> [Texte fourni]
:::

Auteurs d’une étude remarquée sur le coût du capital, les économistes Laurent Cordonnier, Thomas Dallery, Vincent Duwicquet, Jordan Melmiès et Franck Van de Velde reviennent pour Mediapart sur la nécessité d’envisager un retournement du rapport de force aujourd’hui favorables aux actionnaires. Car l’utilisation qui est faite des profits des entreprises menace à moyen terme leur formation même.
Le capital a un sens équivoque pour les économistes : il peut s’agir du capital productif (ensemble des machines, bâtiments, brevets, logiciels…) qui se situe à l’actif du bilan des sociétés non financières, ou il peut s’agir du capital financier (dettes et fonds propres) que l’on trouve au passif de ce même bilan. Le coût du capital est donc lui aussi l’objet d’interprétations ambivalentes. Sans même évoquer ici sa signification dans la théorie financière standard, on peut repérer deux sens à l’expression “ coût du capital ”: il y a d’une part le coût du capital au sens économique, représenté par la dépense annuelle des sociétés non financières pour se doter de capital productif ; et d’autre part le coût du capital financier, formé des dépenses annuelles en intérêts et en dividendes.

:::

> [Questions]
(1) Traduisez en anglais cette phrase du texte sur le coût du capital : « Le coût du capital est donc lui aussi l’objet d’interprétations ambivalentes. »
(2) Renommez "actionnaires" en "investisseurs" dans le passage du texte sur le coût du capital qui va de "Auteurs d’une étude" jusqu'à "leur formation même.", puis redonnez ce passage.
(3) Donnez la suite du texte sur le coût du capital, à partir de là où il s'arrête.
Le matériel qui vient ensuite est distinct du texte sur le coût du capital.

> [Données enregistrées]
:::

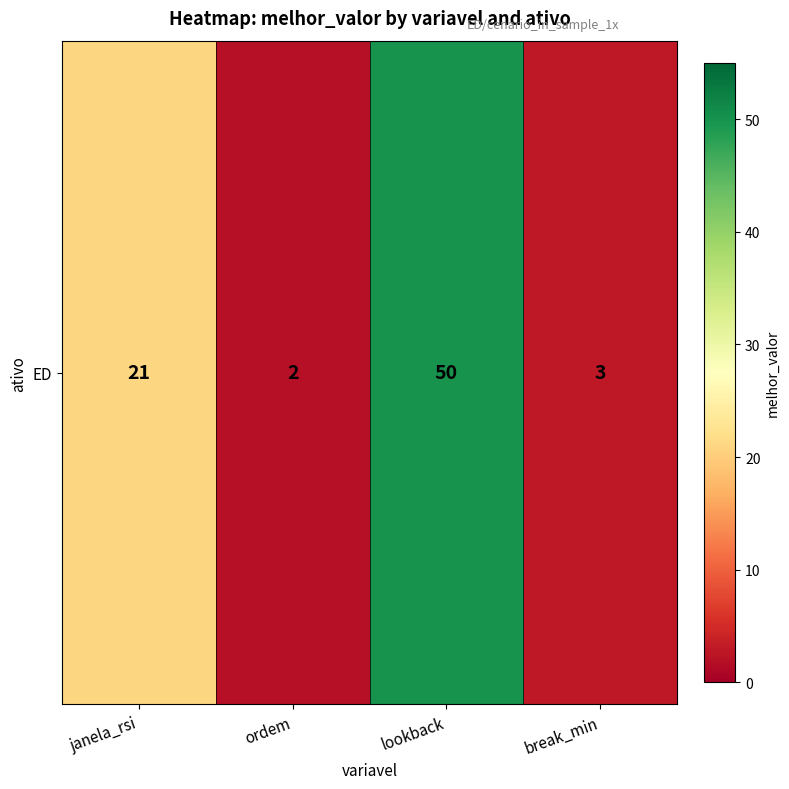

Rank the categories by value from highest to lowest.

lookback, janela_rsi, break_min, ordem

:::

> [Réponses par question]
(1) The cost of capital is therefore also subject to ambivalent interpretations.

(2)
Auteurs d’une étude remarquée sur le coût du capital, les économistes Laurent Cordonnier, Thomas Dallery, Vincent Duwicquet, Jordan Melmiès et Franck Van de Velde reviennent pour Mediapart sur la nécessité d’envisager un retournement du rapport de force aujourd’hui favorables aux investisseurs. Car l’utilisation qui est faite des profits des entreprises menace à moyen terme leur formation même.

(3)
Pour saisir la charge que représente ce capital financier pour l’entreprise, nous avons construit un indicateur rapportant ce coût du capital financier au coût économique du capital productif (la FBCF). Au-delà des niveaux auquel on aboutit par ce genre de calcul (entre 20 et 50% ces dernières années, selon la méthode retenue), ce qui frappe le plus est l’évolution de ce ratio puisque, quelle que soit la mesure retenue, la charge des revenus financiers nets a plus que triplé entre la période 1960-1980 et la dernière décennie.
Les marchés financiers sont souvent présentés comme un instrument au service de l’allocation optimale des ressources (l’épargne canalisée vers les projets les plus efficaces). C’est ce dont on peut vraiment douter. Au bout du compte, le résultat essentiel de la financiarisation de ces trois dernières décennies aura été la détérioration du rapport qualité-prix du capital. Les entreprises paient davantage (en intérêts et dividendes) pour une moindre accumulation de capital productif (baisse du rythme de croissance de la FBCF).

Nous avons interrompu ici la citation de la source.